You can eat horse meat in many places around the world but hardly at all in the United States, and it's a felony in California. The reason there's a law against eating horse meat isn't that nobody wants to eat it; some people do want to eat horse meat, and other people don't want them to. So economics is much more than buying and selling things. Economics is one way of looking at how we organize ourselves as human beings.
Every day, you find accounts in the newspaper where this might apply. You've blogged about fashion choices and the market for typewriter ribbons.
I see things like that all the time. I started a blog a couple of years ago, mostly little items in the press that just caught my eye, to show my students [that] market design is everywhere.
What drew you back to Stanford?
Many of my students are on the faculty here. Part of the lure was to come back and be their colleague. We're empty-nesters, and we like Stanford. We [say] it was so much fun moving to Harvard and meeting new people that we couldn't resist doing it again.
As with med students and residencies, you've worked on placing kids in public schools and charter schools by weeding through the possible matches to get the student and school close to their top picks.
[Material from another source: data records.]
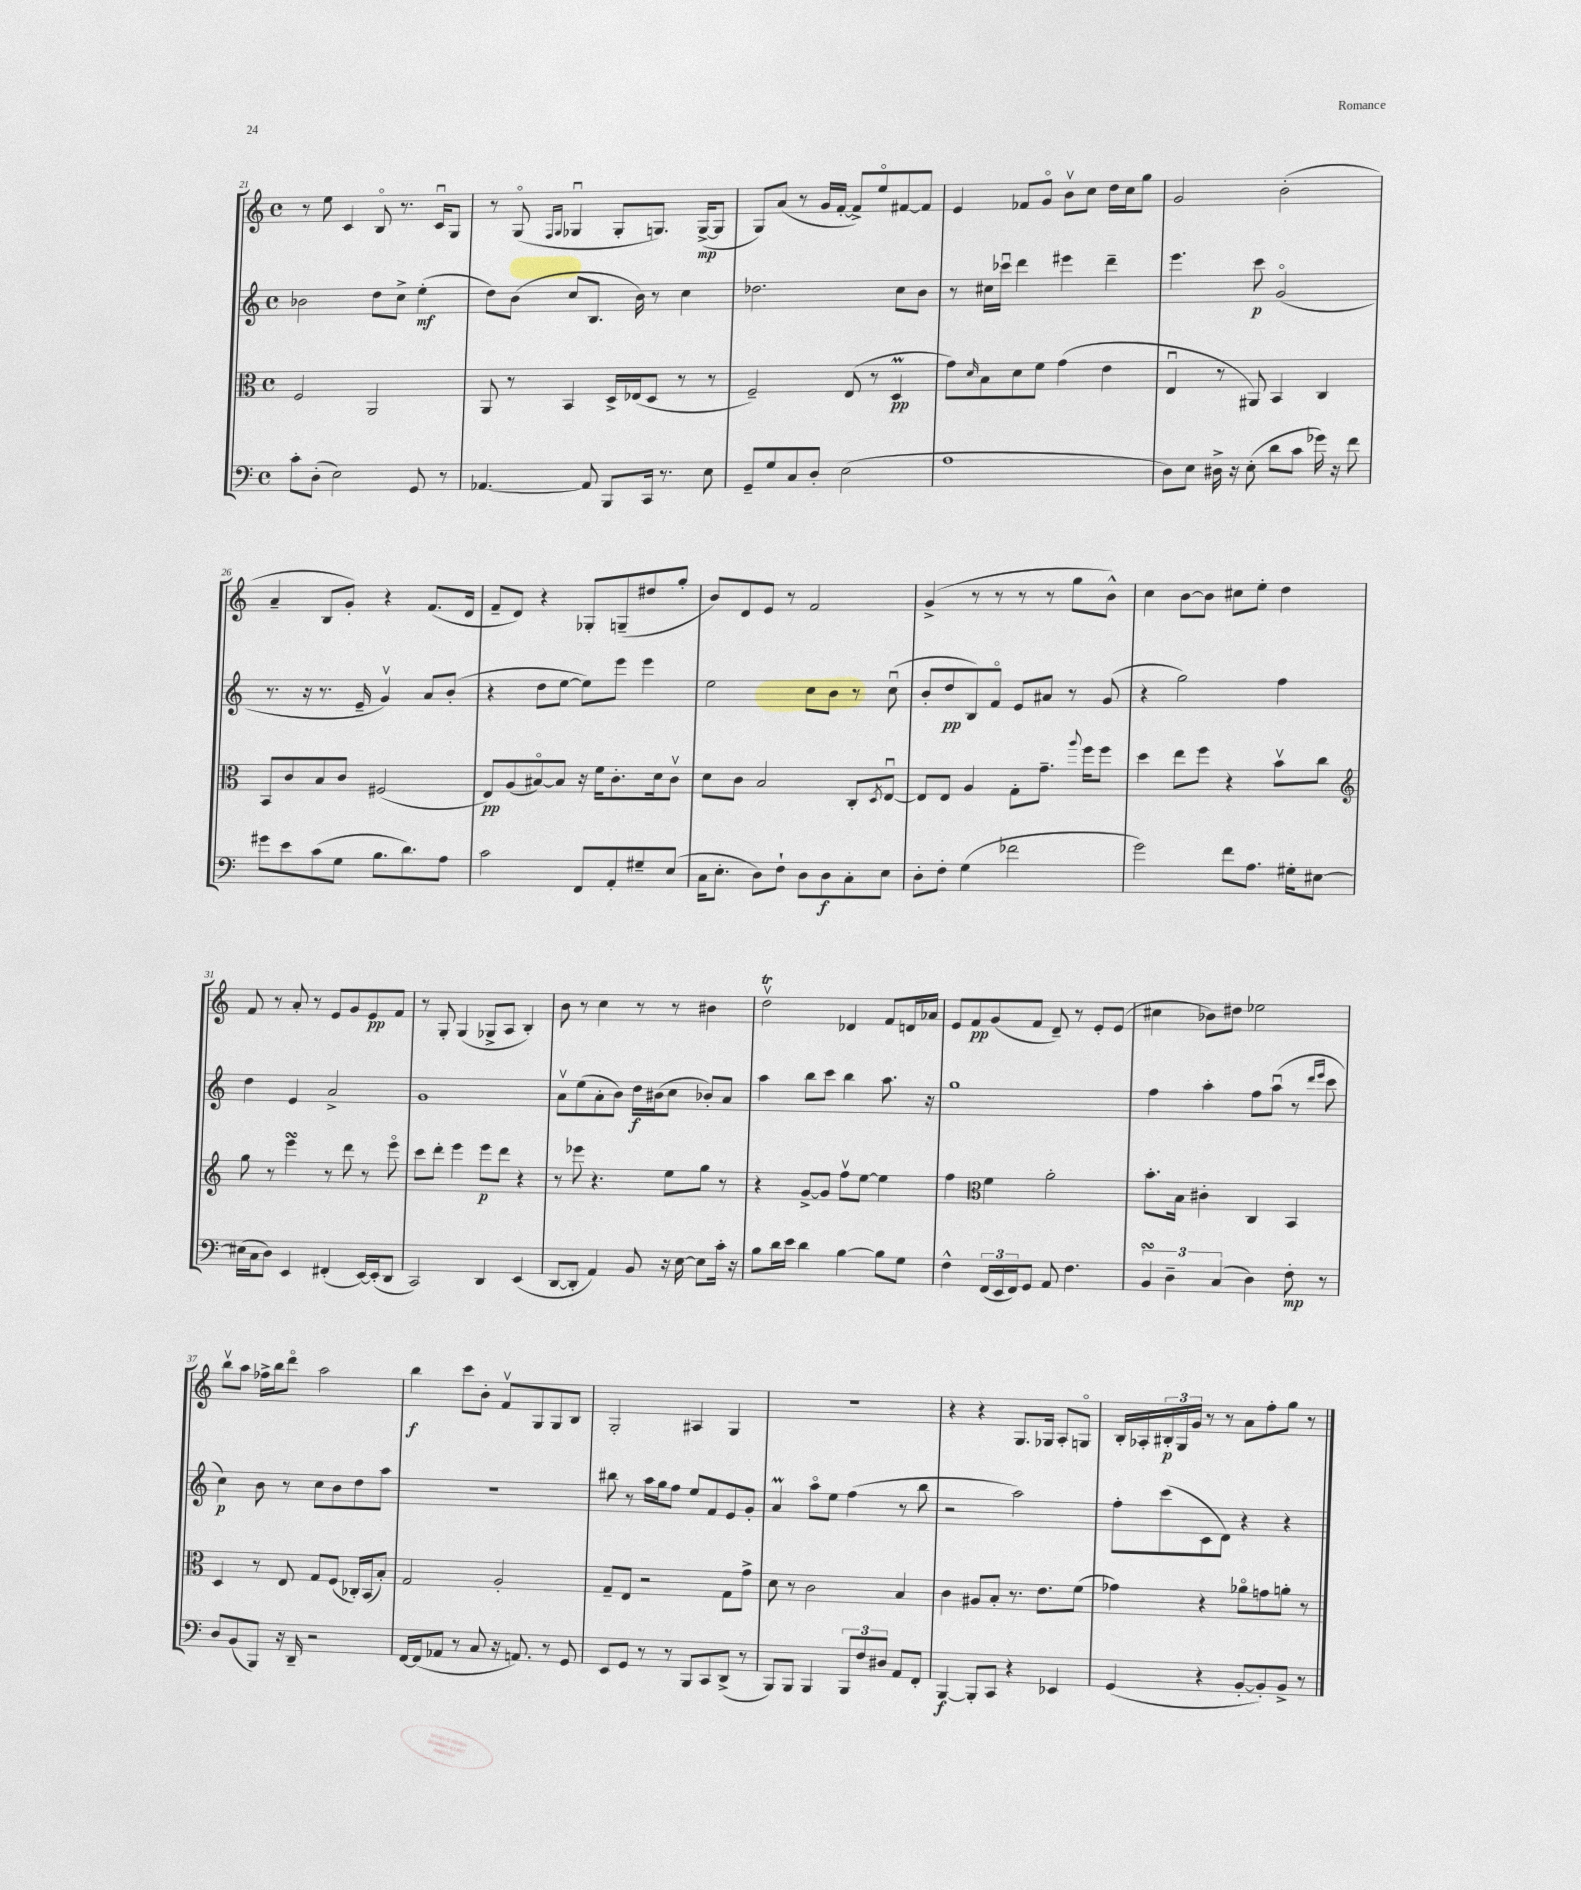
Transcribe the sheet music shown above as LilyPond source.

<<
\new StaffGroup <<
\new Staff = "s0" {
    \clef treble \key c \major \defaultTimeSignature \time 4/4
    r8 e''8 c'4 b8\flageolet r8. c'16\downbow g8 |
    r8 g8\flageolet( \grace { f16 g16 } ges4\downbow ges8-. g8.) g16~->\mp( g8 |
    g8) a'8( r8 g'16 f'16~-. f'8->) e''8\flageolet fis'8~ fis'8 |
    e'4 fes'8 g'8\flageolet b'8\upbow c''8 d''16 c''16 g''8 |
    g'2 b'2-.( |
    a'4-- b8 g'8-.) r4 f'8.( d'16 |
    f'8-- d'8) r4 ges8-. g8--( dis''8 g''8-. |
    b'8) d'8 e'8 r8 f'2 |
    g'4->( r8 r8 r8 r8 g''8 b'8-^) |
    c''4 b'8~ b'8 cis''8 e''8-. d''4 |
    f'8 r8 a'8-. r8 e'8 g'8 e'8\pp f'8 |
    r8 g8-. g4( ges8-> a8 b4-.) |
    b'8 r8 c''4 r8 r8 bis'4 |
    d''2\upbow\trill des'4 f'8 d'16 aes'16 |
    e'8 f'8\pp g'8( f'8 d'8--) r8 e'8-. e'8( |
    cis''4 bes'8) dis''8 ees''2 |
    b''8\upbow a''8 fes''16-> b''16 d'''8\flageolet a''2 |
    b''4\f c'''8 b'8-. f'8\upbow g8 g8 b8 |
    g2-. ais4 g4 |
    R1 |
    r4 r4 g8. ges16 a8-. g8\flageolet |
    b16-. aes16-. \tuplet 3/2 { bis16-.\p g16 g'16 } r8 r8 a'8 f''8-. g''8 r8 \bar "|." |
}
\new Staff = "s1" {
    \clef treble \key c \major \defaultTimeSignature \time 4/4
    bes'2 d''8 c''8-> e''4-.\mf( |
    d''8) b'8( c''8 b8. b'16) r8 c''4 |
    des''2. c''8 b'8 |
    r8 cis''16 ces'''16\downbow d'''4 eis'''4 d'''4-- |
    e'''4. c'''8\p g'2\flageolet( |
    r8. r16 r8. e'16-- g'4\upbow) a'8 b'8-.( |
    r4 d''8 e''8~ e''8) e'''8 e'''4 |
    e''2 c''8 b'8 r8 c''8\downbow( |
    b'8-. d''8\pp b8) f'8\flageolet e'8 ais'8 r8 g'8( |
    r4 g''2) f''4 |
    d''4 e'4 a'2-> |
    g'1 |
    a'8\upbow e''8( a'8-. b'8) d''16\f bis'16( c''8 bes'8-.) a'8 |
    a''4 b''8 c'''8 b''4 a''8. r16 |
    g''1 |
    f''4 a''4-. f''8 a''8\downbow( r8 \grace { d'''16 e'''16 } c'''8 |
    c''4\p) b'8 r8 c''8 b'8 d''8 a''8 |
    R1 |
    bis''8 r8 a''16 g''16 f''8 e''8 f'8 e'8 g'8-. |
    a'4\prall a''8\flageolet e''8 f''4( r8 b''8 |
    r2 a''2) |
    f''8-. c'''8( c'8 d'8) r4 r4 \bar "|." |
}
\new Staff = "s2" {
    \clef alto \key c \major \defaultTimeSignature \time 4/4
    f2 a,2 |
    a,8 r8 b,4 d16-> ees16( d8 r8 r8 |
    f2--) e8( r8 d4\prall\pp |
    g'8) \grace { d'16 } b8 d'8 f'8 g'4( e'4 |
    e4\downbow r8 ais,8) b,4 c4 |
    b,8 c'8 b8 c'8 fis2( |
    e8\pp) a8( bis8~\flageolet) bis8 r16 f'16 c'8.-. d'16 c'8\upbow |
    d'8 c'8 b2 c8-. \acciaccatura { d8 } e8~\downbow |
    e8 e8 a4 g8-. g'8.-- \appoggiatura { a''8 } f''16 f''8 |
    d''4 e''8 f''8 r4 b'8\upbow c''8 |
    \clef treble g''8 r8 e'''4\turn r8 d'''8 r8 e'''8\flageolet |
    c'''8 d'''8-. e'''4 e'''8\p d'''8 r4 |
    r8 ees'''8 r4. e''8 g''8 r8 |
    r4 g'8~-> g'8 f''8\upbow e''8~ e''4 |
    f''4 \clef alto f'4 a'2-. |
    b'8.-. b16 cis'4-. c4 b,4 |
    d4 r8 e8 g8 f8( ces16-.) b,16( b8-.) |
    g2 a2-. |
    g8-- e8 r2 g8 g'8-> |
    d'8 r8 c'2 b4 |
    c'4 ais8 b8-. r8. e'8. f'8( |
    ges'4) r4 aes'8\flageolet g'8 a'8-. r8 \bar "|." |
}
\new Staff = "s3" {
    \clef bass \key c \major \defaultTimeSignature \time 4/4
    c'8-. d8-.( e2) g,8 r8 |
    aes,4.~ aes,8 b,,8 c,16 r8. e8 |
    g,8-- g8 c8 d8-. e2( |
    a1 |
    d8) e8 dis16-> r16 e8-.( d'8 c'8 ges'16) r16 f'8 |
    gis'8 e'8 c'8( g8 b8. d'8.) a8 |
    c'2 f,8 a,8-. gis8-- e8( |
    c16 e8.-. d8) f8-! d8 d8\f c8-. e8 |
    d8-. f8-. g4( fes'2 |
    g'2) f'8 a8. gis16-. eis8~ |
    eis16( c16 d8) e,4 fis,4-.( e,16~) e,16-.( d,8 |
    c,2) d,4 e,4( |
    d,8~ d,8-. a,4) b,8 r16 e16~ e8 c'16-. r16 |
    b8 d'16 e'16 d'4 b4~ b8 g8 |
    f4-^ \tuplet 3/2 { f,16( e,16 f,16) } g,8 a,8 f4. |
    \tuplet 3/2 { b,4\turn d4-- c4( } d4) f8-.\mp r8 |
    d8 b,8( b,,8) r16 d,16-- r2 |
    f,16~ f,16( aes,8 r8 c8 r16 a,8.) r8 g,8 |
    e,8 g,8 r8 r8 b,,8 c,8 d,8->( r8 |
    b,,8) b,,8 b,,4 \tuplet 3/2 { b,,8 f8 dis8 } a,8 f,8-. |
    b,,4~\f b,,8-. c,8 r4 ees,4 |
    g,4( r4 b,8~-. b,8-.) b,8-> r8 \bar "|." |
}
>>
>>
\layout { \context { \Score currentBarNumber = #21 } }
Do any school districts in California use your methods, as they do in Boston, Denver and New York?
We spent some time talking to San Francisco, but that didn't come to fruition. Part of what makes school choice difficult and cumbersome is waiting lists. If we could streamline the process of getting kids the offers they want and helping them let go of the ones they don't want, that would help. And part of doing that is to integrate the charter schools and the public schools. If the charter schools are making independent offers, you can have a child with three offers. He may not decide for a while and that holds up three places where people are on waiting lists, and it makes them nervous.
Is this ultimately about fairness?
It's not just about fairness, but it is about fairness. It's also about efficiency. It's about equal access. We could use more best-quality schools. It's hard to get lots almost by definition. But even when you have scarce [best-quality] schools, schools have multiple dimensions, so the best school for my kid may be different from the best school for your kid, and wouldn't it be a shame if we put your kid in the school my kid should go to and my kid in the school your kid should go to? The efficiencies we hope to get in school choice are sorting these things out. We try to simplify the system from the user's point of view so they don't have to game the system.
There's the argument that if you just leave markets alone, they'll correct themselves. That's not the case for non-dollar-driven markets?
I would argue that it's not the case even for exclusively dollar-driven markets. The New York Stock Exchange, the epitome of a commodity market, has got lots of rules to make trading go well. There's a time of day when it opens, a time of day when it closes. It's got rules, and you can go to jail for violating them. They're designed to give people confidence. A free market has effective institutions that allow it to work freely. It's not a market where there are no institutions.